Het hof heeft geoordeeld dat deze bezwaarschriften bestemd zijn om tot bewijs van enig feit te dienen. Dat oordeel is onjuist omdat aan een tegen een belastingaanslag gericht bezwaarschrift als zodanig, voor zover dat bezwaarschrift ertoe strekt het bedrag van de aanslag tot een bepaald bedrag te verminderen, in het maatschappelijk verkeer niet een zodanige betekenis voor het bewijs van de inhoud ervan pleegt te worden toegekend dat daaraan een bewijsbestemming in de zin van artikel 225 Sr toekomt. (Vgl. HR 3 oktober 2017, ECLI:NL:HR:2017:2542.) De Hoge Raad neemt daarbij in aanmerking dat een aangiftebiljet dat niet is ingediend binnen de in artikel 9 van de Algemene wet inzake rijksbelastingen bepaalde termijn en waarmee de inspecteur bij de aanslagoplegging geen rekening heeft kunnen houden, niet kan gelden als een bij de belastingwet voorziene aangifte in de zin van de belastingwetgeving. (Vgl.

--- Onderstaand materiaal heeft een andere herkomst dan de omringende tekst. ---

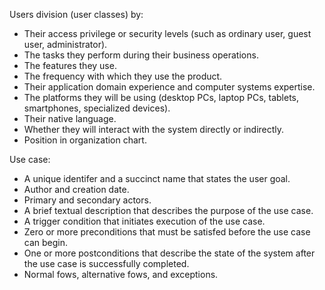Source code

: Users division (user classes) by:
  - Their access privilege or security levels (such as ordinary user, guest user, administrator).
  - The tasks they perform during their business operations.
  - The features they use.
  - The frequency with which they use the product.
  - Their application domain experience and computer systems expertise.
  - The platforms they will be using (desktop PCs, laptop PCs, tablets, smartphones, specialized
devices).
  - Their native language.
  - Whether they will interact with the system directly or indirectly.
  - Position in organization chart.

Use case:
  - A unique identifer and a succinct name that states the user goal.
  - Author and creation date.
  - Primary and secondary actors.
  - A brief textual description that describes the purpose of the use case.
  - A trigger condition that initiates execution of the use case.
  - Zero or more preconditions that must be satisfed before the use case can begin.
  - One or more postconditions that describe the state of the system after the use case is successfully completed.
  - Normal fows, alternative fows, and exceptions.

HR 28 juni 2016, ECLI:NL:HR:2016:1333.)

2.5

Het cassatiemiddel slaagt.

3
Beoordeling van het tweede cassatiemiddel

Gelet op de beslissing die hierna volgt, is bespreking van het cassatiemiddel niet nodig.

Beslissing

4
Beslissing

De Hoge Raad:

- vernietigt de uitspraak van het hof, maar uitsluitend wat betreft het onder 1 tenlastegelegde en de strafoplegging;

- wijst de zaak terug naar het gerechtshof Amsterdam, opdat de zaak ten aanzien daarvan opnieuw wordt berecht en afgedaan;

- verwerpt het beroep voor het overige.

Dit arrest is gewezen door de vice-president V. van den Brink als voorzitter, en de raadsheren A.E.M. Röttgering en E.F. Faase, in bijzijn van de waarnemend griffier H.J.S. Kea, en uitgesproken ter openbare terechtzitting van 17 december 2024.